__Dataset entries__
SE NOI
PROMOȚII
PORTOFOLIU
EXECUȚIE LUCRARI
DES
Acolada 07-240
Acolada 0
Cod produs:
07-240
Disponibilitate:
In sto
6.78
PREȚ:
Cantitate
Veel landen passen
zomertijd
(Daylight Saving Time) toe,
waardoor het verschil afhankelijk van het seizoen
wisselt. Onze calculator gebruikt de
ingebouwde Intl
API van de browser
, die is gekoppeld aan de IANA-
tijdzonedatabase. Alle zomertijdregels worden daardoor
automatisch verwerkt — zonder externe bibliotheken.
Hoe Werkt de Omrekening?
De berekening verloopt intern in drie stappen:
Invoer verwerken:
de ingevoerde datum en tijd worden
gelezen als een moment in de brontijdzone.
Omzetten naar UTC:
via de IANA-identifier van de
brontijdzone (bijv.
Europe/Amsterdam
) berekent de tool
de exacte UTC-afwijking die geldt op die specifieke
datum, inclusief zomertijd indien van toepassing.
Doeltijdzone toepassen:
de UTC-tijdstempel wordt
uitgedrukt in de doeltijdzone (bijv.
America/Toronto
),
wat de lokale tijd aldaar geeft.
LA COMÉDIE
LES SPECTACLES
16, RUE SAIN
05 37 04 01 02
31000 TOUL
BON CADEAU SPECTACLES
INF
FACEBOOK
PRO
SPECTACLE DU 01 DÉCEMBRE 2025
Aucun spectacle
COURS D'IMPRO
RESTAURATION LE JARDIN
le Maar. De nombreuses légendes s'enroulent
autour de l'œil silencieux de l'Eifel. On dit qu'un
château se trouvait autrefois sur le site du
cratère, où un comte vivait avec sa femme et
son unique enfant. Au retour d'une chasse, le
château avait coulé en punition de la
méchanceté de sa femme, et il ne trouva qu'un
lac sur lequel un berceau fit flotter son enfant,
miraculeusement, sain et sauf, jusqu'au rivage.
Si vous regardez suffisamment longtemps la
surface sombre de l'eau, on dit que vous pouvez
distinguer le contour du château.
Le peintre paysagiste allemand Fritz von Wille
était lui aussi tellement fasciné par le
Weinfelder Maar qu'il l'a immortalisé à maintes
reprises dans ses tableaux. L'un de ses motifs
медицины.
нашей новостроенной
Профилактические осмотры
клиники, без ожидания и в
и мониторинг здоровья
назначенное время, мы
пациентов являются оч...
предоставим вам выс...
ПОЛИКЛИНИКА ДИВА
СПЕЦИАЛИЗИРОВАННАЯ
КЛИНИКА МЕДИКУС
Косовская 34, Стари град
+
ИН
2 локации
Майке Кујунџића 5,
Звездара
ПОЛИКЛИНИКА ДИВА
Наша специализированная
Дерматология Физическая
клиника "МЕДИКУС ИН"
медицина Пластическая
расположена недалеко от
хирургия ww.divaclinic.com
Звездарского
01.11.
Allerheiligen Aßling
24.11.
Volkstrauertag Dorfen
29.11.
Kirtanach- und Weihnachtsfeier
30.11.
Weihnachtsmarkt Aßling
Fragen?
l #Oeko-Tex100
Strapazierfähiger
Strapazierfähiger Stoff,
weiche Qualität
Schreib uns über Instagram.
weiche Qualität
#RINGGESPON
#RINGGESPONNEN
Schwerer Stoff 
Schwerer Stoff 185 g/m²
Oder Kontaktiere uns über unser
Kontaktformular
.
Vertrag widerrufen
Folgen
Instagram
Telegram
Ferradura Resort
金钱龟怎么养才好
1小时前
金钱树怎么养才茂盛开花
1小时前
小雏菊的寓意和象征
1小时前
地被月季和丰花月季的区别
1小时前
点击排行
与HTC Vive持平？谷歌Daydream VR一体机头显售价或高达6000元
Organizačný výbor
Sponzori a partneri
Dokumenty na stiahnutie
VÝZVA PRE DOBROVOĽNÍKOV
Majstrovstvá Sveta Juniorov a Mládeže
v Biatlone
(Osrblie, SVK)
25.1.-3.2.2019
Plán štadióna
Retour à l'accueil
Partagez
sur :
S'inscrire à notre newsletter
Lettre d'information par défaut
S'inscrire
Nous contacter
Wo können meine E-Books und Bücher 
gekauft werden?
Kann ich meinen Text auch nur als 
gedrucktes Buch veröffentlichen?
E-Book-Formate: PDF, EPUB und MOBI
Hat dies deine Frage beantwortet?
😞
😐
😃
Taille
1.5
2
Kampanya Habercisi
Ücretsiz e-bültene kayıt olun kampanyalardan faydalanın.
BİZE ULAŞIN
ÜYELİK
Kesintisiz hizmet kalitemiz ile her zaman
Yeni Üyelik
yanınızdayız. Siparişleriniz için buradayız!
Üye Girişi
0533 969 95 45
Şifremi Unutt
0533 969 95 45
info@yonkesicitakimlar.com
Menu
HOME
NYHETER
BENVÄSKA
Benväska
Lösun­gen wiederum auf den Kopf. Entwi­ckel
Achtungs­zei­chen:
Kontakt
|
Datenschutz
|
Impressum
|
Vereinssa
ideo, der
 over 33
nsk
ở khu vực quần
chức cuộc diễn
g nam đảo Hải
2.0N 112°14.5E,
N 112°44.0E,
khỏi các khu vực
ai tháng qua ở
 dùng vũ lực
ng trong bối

__Request__
Looking at the records above, say how many lines hold the string "femme". Write nothing but the number.

__Solution to this task__
2